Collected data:
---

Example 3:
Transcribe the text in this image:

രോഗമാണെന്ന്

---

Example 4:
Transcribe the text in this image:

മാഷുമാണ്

▶ [PROBLEM STATEMENT] Each record above should be restated word for word.

▶ [RESPONSE TO THE EXERCISE]
---

Example 3:
Transcribe the text in this image:

രോഗമാണെന്ന്

---

Example 4:
Transcribe the text in this image:

മാഷുമാണ്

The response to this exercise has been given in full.